Parco a Mare dello Sperone, via libera alle occupazioni d’urgenza
Una procedura a cui un’Amministrazione può fare ricorso qualora il numero degli intestari catastali è superiore a 50. Il provvedimento si è reso necessario “per la corretta cantierizzazione dell’opera pubblica ed alla relativa quantificazione dell’indennità di occupazione temporanea“. Quest’ultimo dovrà essere eseguito entro e non oltre tre mesi dalla data di emanazione (1 luglio 2026). Fatto che rappresenta un passaggio chiave in vista dell’avvio dei lavori veri e propri. Il periodo di occupazione temporanea concesso dal Comune di Palermo è di dodici mesi, anche se il Rup può chiedere un proroga in base alle esigenze del cantiere. Secondo quanto si legge nella determina inoltre, i proprietari possono contestare il provvedimento entro 60 giorni presso il TARS (Tribunale Amministrativo Regionale Siciliano).
Cosa prevede il progetto
Il progetto relativo alla creazione del parco a Mare dello Sperone rappresenta uno degli elementi chiave del rilancio urbanistico ed ambientale della Costa Sud di Palermo.

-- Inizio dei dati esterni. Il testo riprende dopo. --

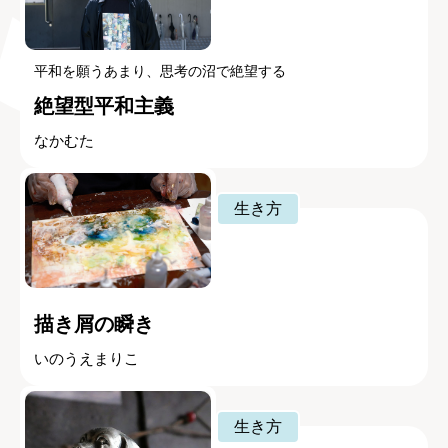
平和を願うあまり、思考の沼で絶望する
絶望型平和主義
なかむた
生き方
描き屑の瞬き
いのうえまりこ
生き方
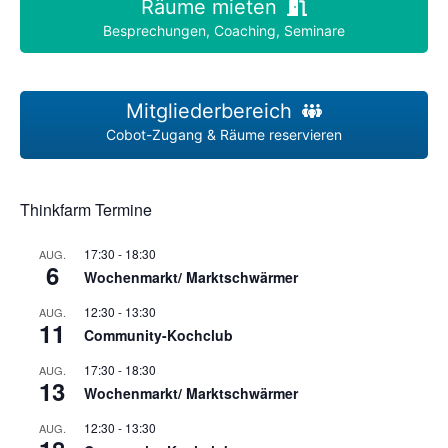
Räume mieten
Besprechungen, Coaching, Seminare
Mitgliederbereich
Cobot-Zugang & Räume reservieren
Thinkfarm Termine
17:30
-
18:30
AUG.
6
Wochenmarkt/ Marktschwärmer
12:30
-
13:30
AUG.
11
Community-Kochclub
17:30
-
18:30
AUG.
13
Wochenmarkt/ Marktschwärmer
12:30
-
13:30
AUG.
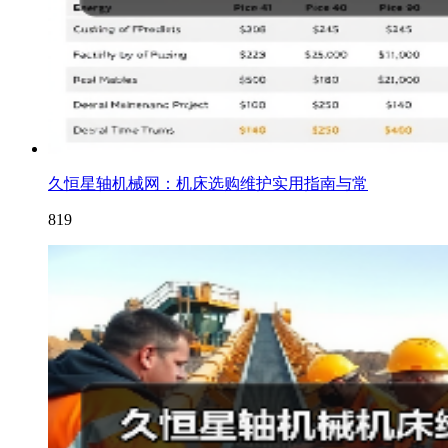
久恒星轴机械网：机床选购维护实用指南与常
819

Le ultime notizie sul progetto risalgono al dicembre 2025. Momento nel quale gli uffici hanno ufficializzato l’aggiudicazione della progettazione esecutiva e della futura realizzazione degli interventi. Operazione dal valore complessivo di 12,7 milioni di euro. Risorse in parte reperite fra le pieghe dei fondi PNRR e in parte da capitoli di spesa della Città Metropolitana di Palermo. Ad aggiudicarsi la gara è stata la Nico Srl. Azienda incaricata dal consorzio European Construction Company, già incaricato di eseguire i lavori di riqualificazione del porticciolo della Bandita. Gare d’appalto, quelle su Bandita e Sperone, concluse da Invitalia lo scorso 1 agosto. A creare qualche intoppo burocratico è stata la necessità di attendere un pronunciamento del CgA sul ricorso presentato da alcune ditte partecipanti ai bandi.